**TEXT EXTRACT:**
--- BEGIN ---

The Urge to Strangle

2007.Jun.09 Saturday · 4 comments

in Life

 Human sacrifice, dogs and cats living together – mass hysteria.”

– Dr. Peter Venkman, Ghostbusters

Buenos Aires – People who cook will understand this. People who don’t cook may sympathize, based on their attachments to wherever their workspace is, but they won’t understand it. Not at a visceral level. My kitchen, to the casual observer, would normally appear to be a mess. Not an unclean mess, but a disordered, chaotic space, with things stacked up here and there, random arrays of bottles, scraps of paper, and bowls and utensils everywhere. I constantly get asked, politely, “how do you manage to turn out dinner for twelve so easily from this……..?” The “this” in question isn’t the size of the kitchen – I may not have a huge space to work in, but I’ve actually been in restaurant kitchens that were smaller and had more than one person working in them. No, the “this” is a politely veiled reference to the apparent chaos. But here’s the thing, like anyone whose desk looks much the same, but somehow manages to turn out their work at a rapid pace, and always knows where that one piece of paper someone else is looking for is, it’s actually completely organized. In my mind. Most of it comes from trial and error – the things I use the most are closest to me, things I rarely need are further, or even stuck away out of sight. But I know where each and every item is in the kitchen.

Or I did until Thursday.

There’s a new kid in town. Literally. A friend of Henry’s who’s filling in for the guy who usually helps us out, cleaning the apartment, washing dishes, etc. I was out for the day Thursday, and he apparently came by to get the lay of the land, and immediately decided that he had to start work right then and there. He’s a neat freak. A cleanliness addict. And he’s a design student….

--- END ---

**PARTS OF THE EXERCISE:**
• 1. Translate this sentence from the kitchen post into Spanish: "My kitchen, to the casual observer, would normally appear to be a mess."
• 2. Please carry on the post about the messy kitchen, starting after its final sentence.
The entries after this point come from a separate source.

**DATA ENTRIES:**

--- BEGIN ---

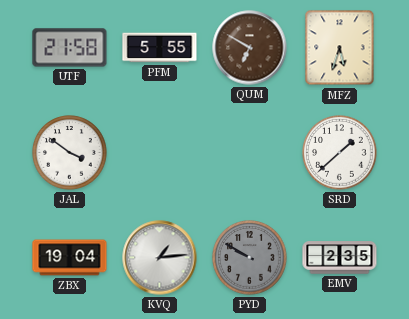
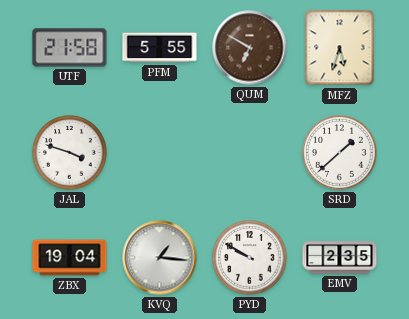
JAL: 3:51 -> 3:48
KVQ: 1:14 -> 1:16
PYD dial: grey -> white
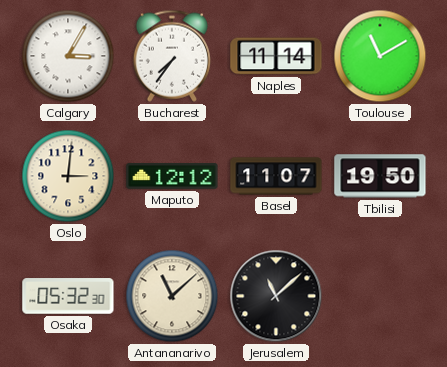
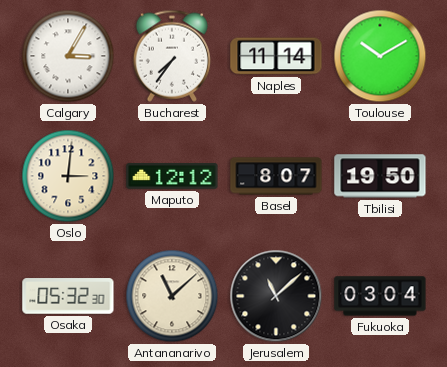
Toulouse: 11:10 -> 10:10
Basel: 11:07 -> 8:07
Fukuoka: none -> 03:04
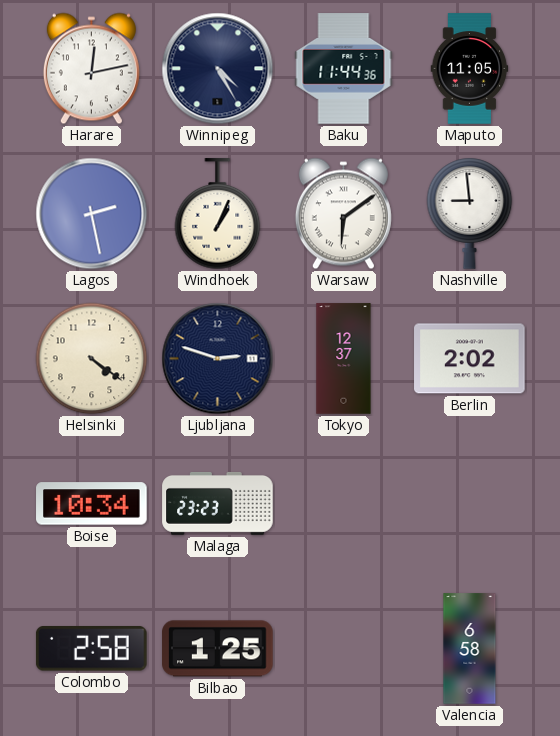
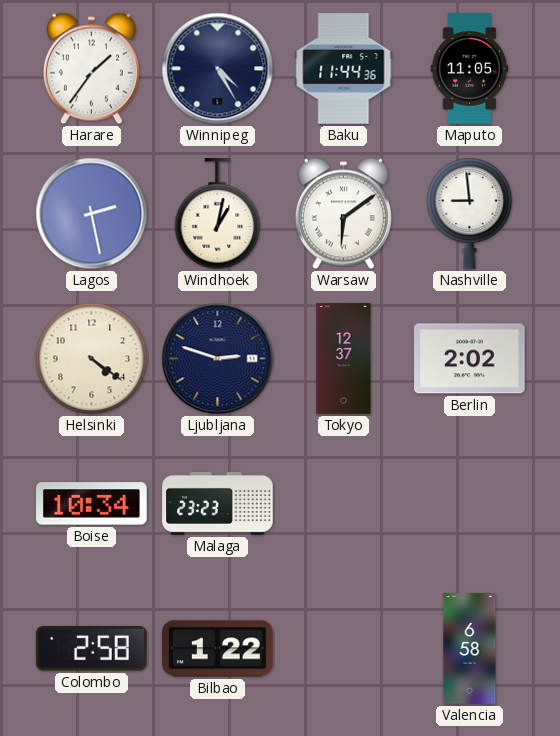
Harare: 12:13 -> 1:36
Windhoek: 1:04 -> 1:02
Bilbao: 1:25 -> 1:22
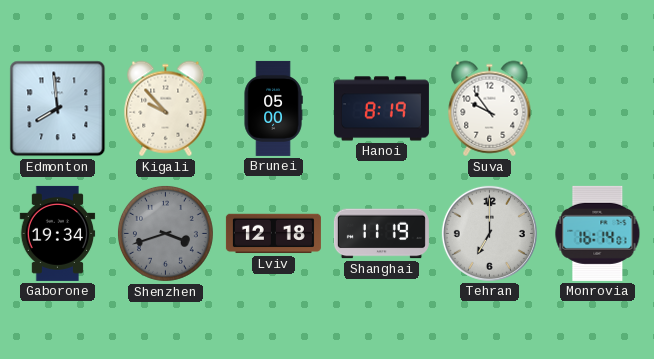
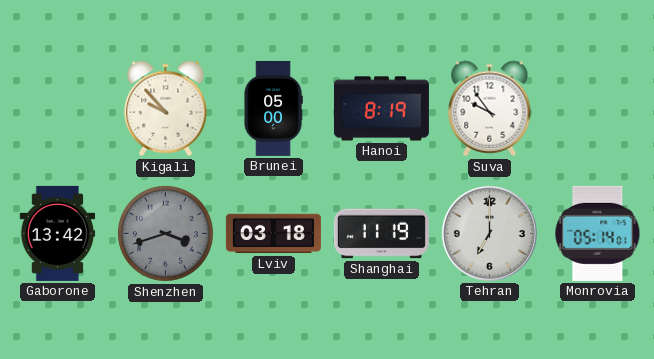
Edmonton: 7:59 -> none
Gaborone: 19:34 -> 13:42
Lviv: 12:18 -> 03:18
Monrovia: 16:14 -> 05:14
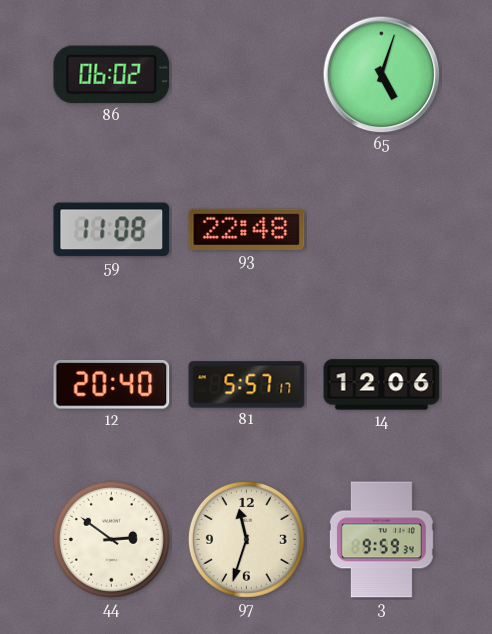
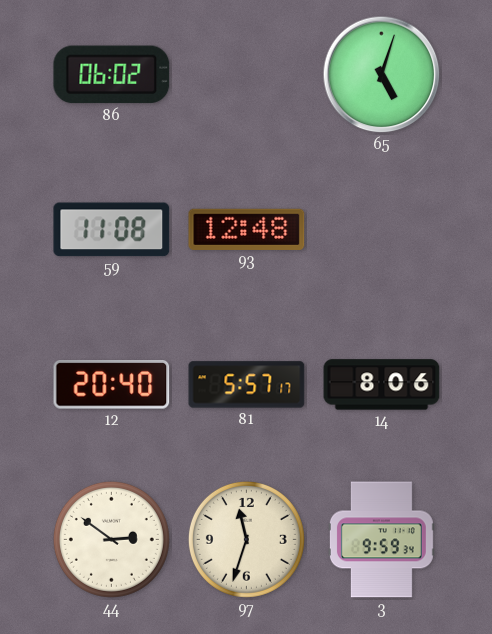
93: 22:48 -> 12:48
14: 12:06 -> 8:06
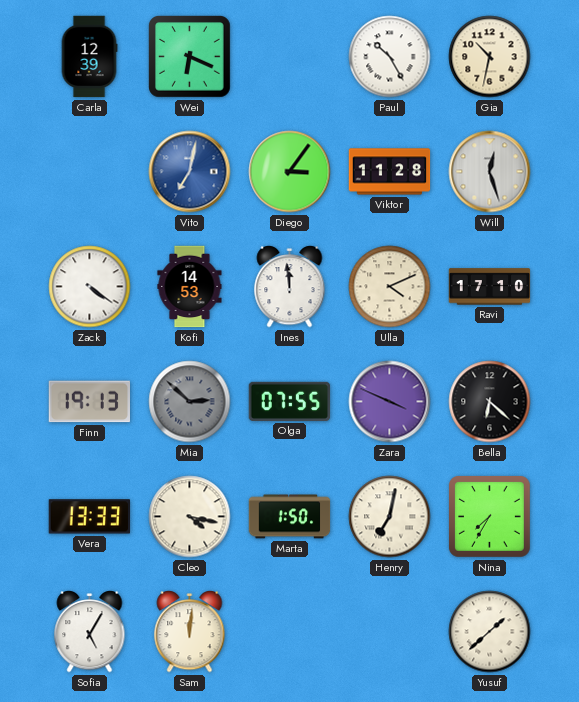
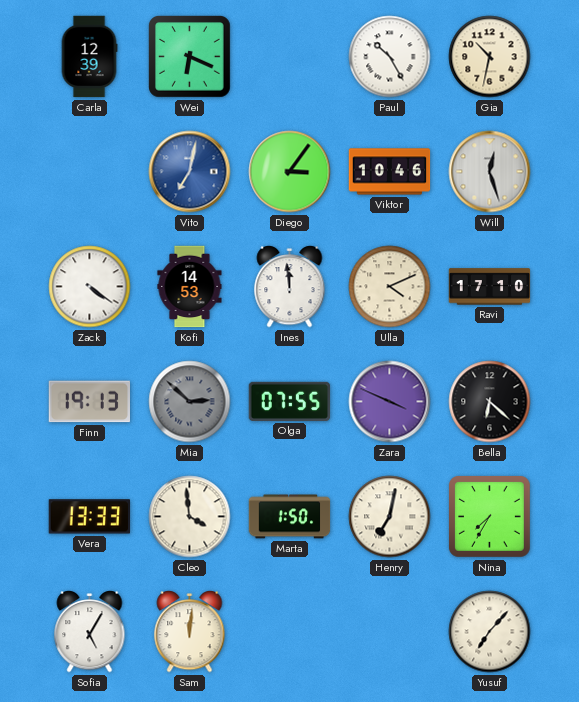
Viktor: 11:28 -> 10:46
Cleo: 4:17 -> 3:59
Yusuf: 1:38 -> 7:07
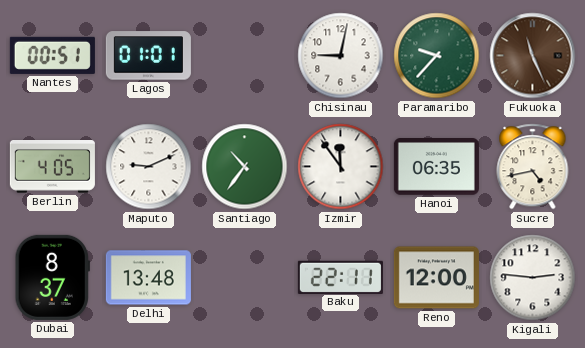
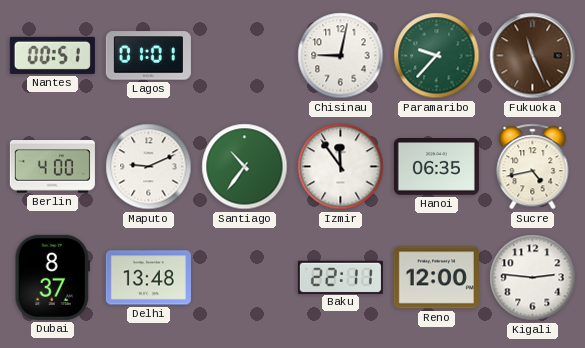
Berlin: 4:05 -> 4:00
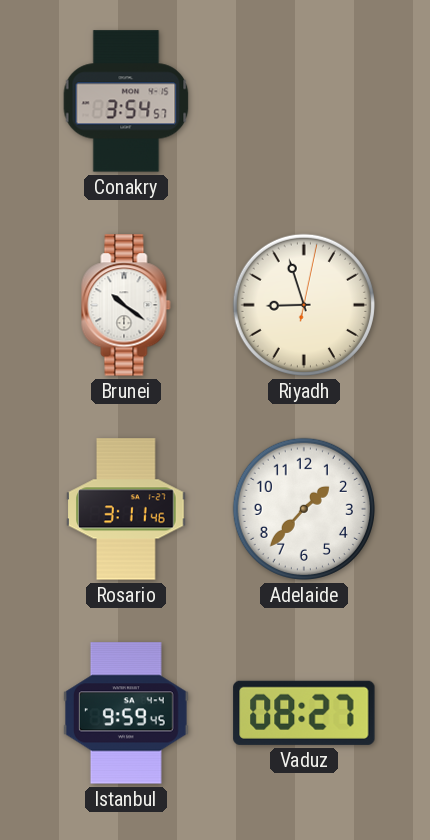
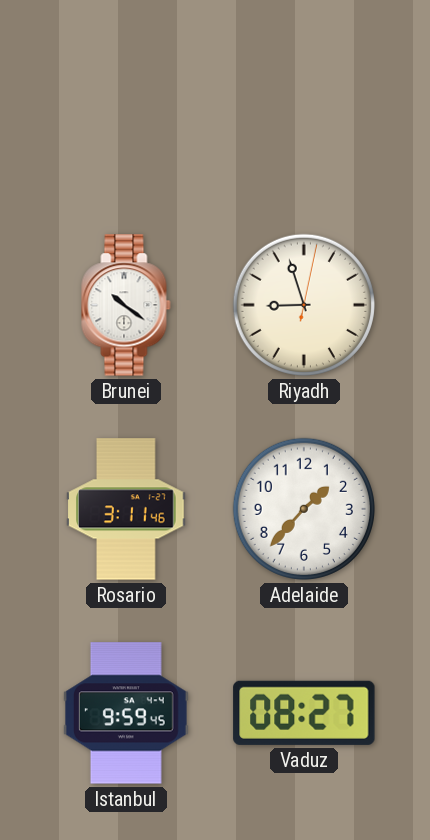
Conakry: 3:54 -> none
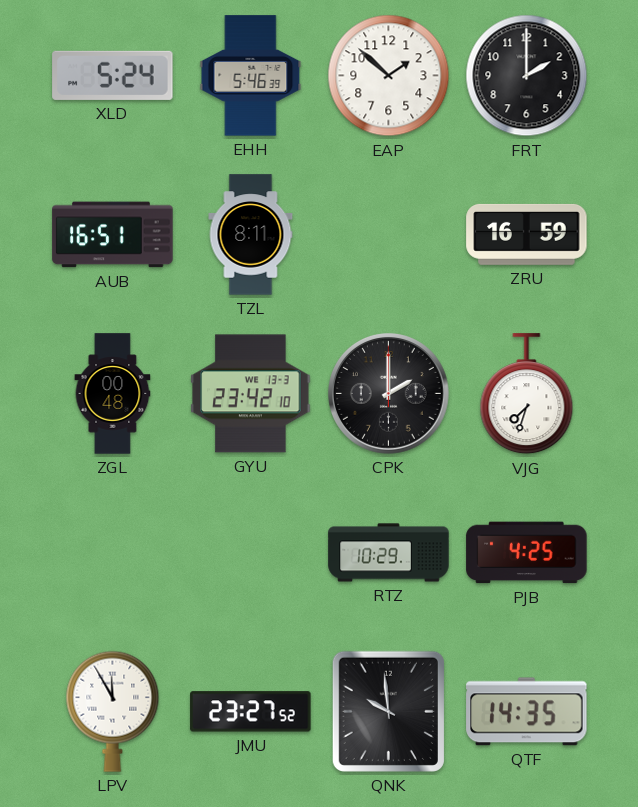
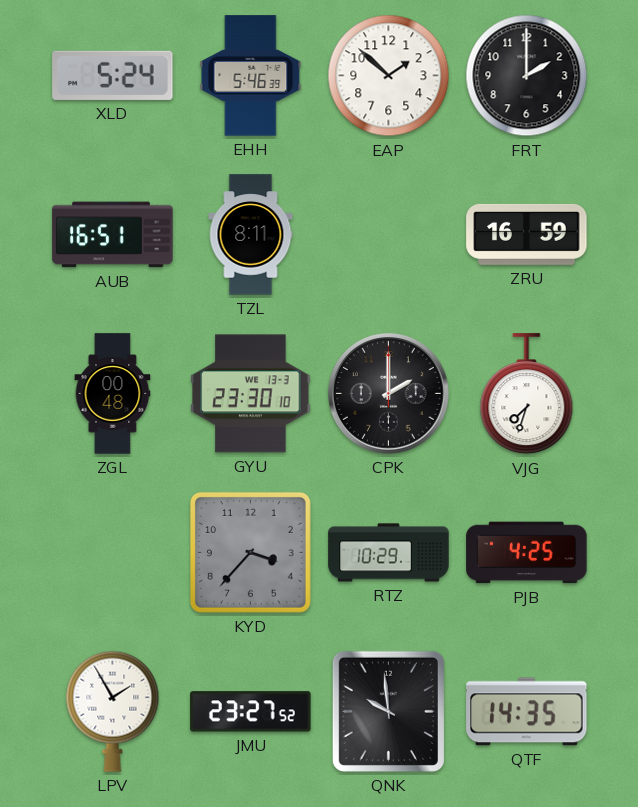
GYU: 23:42 -> 23:30
KYD: none -> 3:37
LPV: 11:55 -> 1:55
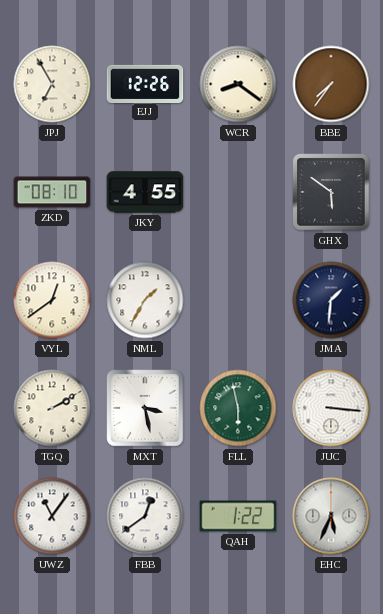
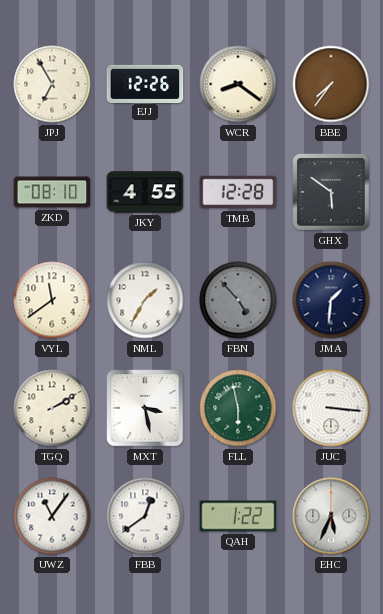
TMB: none -> 12:28
VYL: 12:39 -> 11:39
FBN: none -> 4:53
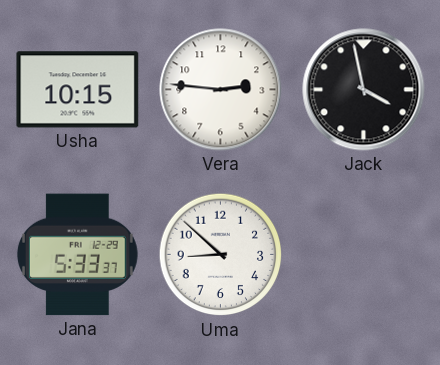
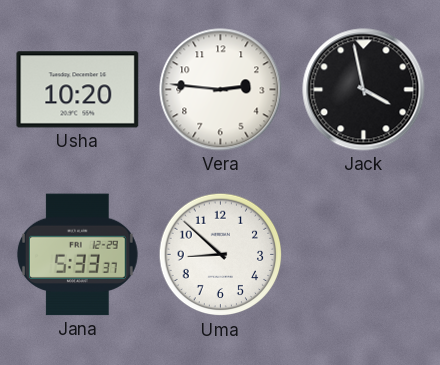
Usha: 10:15 -> 10:20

--- END ---

**TASK ANSWERS:**
• 1. Mi cocina, a los ojos de un observador casual, normalmente parecería un desastre.

• 2.
Imagine if you will, and interpret this in your respective environments… the kitchen is gleamingly clean – every nook and cranny scoured. I can get behind that. I really can. Every pan, plate, glass, and utensil has been artfully arranged to be visually appealing, including a pyramid of every coffee mug that used to be in the cupboards, prominently stacked on the countertop. The bottles of oils and vinegars and what have you are now arrayed around the room by color and size, in a decorative rainbow, there are even ostensibly casually placed flowers at various intervals, with appropriately contrasting colors. The spices and herbs have been reorganized in their racks by color. The utensils in the drawers, formerly jumbled, though with things like whisks and spatulas at the front and rolling pins and rarely used cutlery at the back, and all “horizontal” so that I could reach in and grab them, have all been turned 90° to the “vertical” and lined up by form and color, with handles facing to the back of the drawer. The canister of coffee emptied out (where is the damned coffee!?) and refilled with yerba mate – he doesn’t drink coffee, but goes through a couple of pots of water a day worth of mate. The scraps of paper on which I’ve been planning the weekend’s menu and recipes are simply gone, after all, they were just scrap paper….

I gasp. If I was Fred Sanford I’d be on my way to be with Elizabeth. If I was Ralph Kramden, he’d be on his way to the moon.

It takes me an hour to find salt – and I have half a dozen different types. He’s placed them, neatly together, atop the cupboards where they’d be out of sight – after all they’re in ugly plastic containers. I had to actually call him to find out where the can opener was – he didn’t recognize it for what it was, and stuck it in a closet in another room with the toolbox. Strangely, though, he left the pliers that I use for removing fishbones in with the spatulas. I spend literally hours on Thursday evening, and then more on Friday morning finding things, putting them where they’ll be of most use to me, getting things out of the way that have no place where they are. By the time he returns on Friday evening, he’s the one who gasps. I tell him if he ever wants to set foot in our kitchen again, he’ll stick to washing dishes, dusting, and mopping the floors, and not so much as lift a finger to “organize” or “arrange” anything. He’s not happy and makes it clear. I don’t care – it’s my kitchen, not his. I doubt he’ll be back after this weekend.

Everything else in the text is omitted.